Exercises to complete =>
1 - Reproduce a portion of the Petrarch text, beginning at the words "Petrarca is celebrated" and stopping after the words "read his works.".
2 - In the Petrarch text, what is Petrarca considered to be?

Page text =>
↓↓↓
Petrarca is celebrated for his Lyric poetry and is considered one of the greatest love poets of world literature. So, if you’re looking for beautiful Italian poems of love you should read his works.
I find no peace, and yet I make no war by Francesco Petrarch
I find no peace, and yet I make no war:
and fear, and hope: and burn, and I am ice:
and fly above the sky, and fall to earth,
and clutch at nothing, and embrace the world.
One imprisons me, who neither frees nor jails me,
nor keeps me to herself nor slips the noose:
and Love does not destroy me, and does not loose me,
wishes me not to live, but does not remove my bar.
I see without eyes, and have no tongue, but cry:
and long to perish, yet I beg for aid:
and hold myself in hate, and love another.
I feed on sadness, laughing weep:
death and life displease me equally:
and I am in this state, lady, because of you.
↑↑↑
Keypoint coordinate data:
↓↓↓
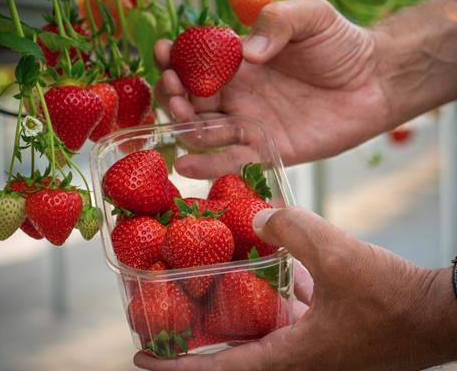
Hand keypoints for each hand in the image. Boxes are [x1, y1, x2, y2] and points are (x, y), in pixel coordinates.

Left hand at [134, 207, 453, 370]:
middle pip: (232, 350)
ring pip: (258, 328)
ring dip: (233, 307)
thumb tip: (257, 215)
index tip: (143, 355)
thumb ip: (294, 230)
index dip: (177, 365)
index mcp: (290, 356)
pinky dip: (269, 291)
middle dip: (198, 332)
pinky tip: (265, 263)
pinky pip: (285, 312)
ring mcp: (310, 343)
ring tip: (207, 281)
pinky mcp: (325, 328)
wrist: (438, 315)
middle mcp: (295, 356)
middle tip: (167, 308)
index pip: (221, 370)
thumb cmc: (395, 300)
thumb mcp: (339, 257)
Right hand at [154, 0, 390, 169]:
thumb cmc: (342, 45)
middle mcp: (238, 94)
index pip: (196, 61)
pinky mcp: (266, 150)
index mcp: (240, 62)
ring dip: (183, 125)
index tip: (164, 52)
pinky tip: (185, 165)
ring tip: (177, 116)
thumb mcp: (311, 17)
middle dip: (173, 93)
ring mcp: (249, 124)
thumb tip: (245, 54)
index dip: (176, 58)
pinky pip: (231, 159)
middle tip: (173, 87)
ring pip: (204, 130)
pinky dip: (207, 164)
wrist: (375, 82)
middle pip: (191, 99)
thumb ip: (276, 22)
↑↑↑
Responses for each task =>
1 -
Petrarca is celebrated for his Lyric poetry and is considered one of the greatest love poets of world literature. So, if you’re looking for beautiful Italian poems of love you should read his works.

2 - One of the greatest love poets of world literature.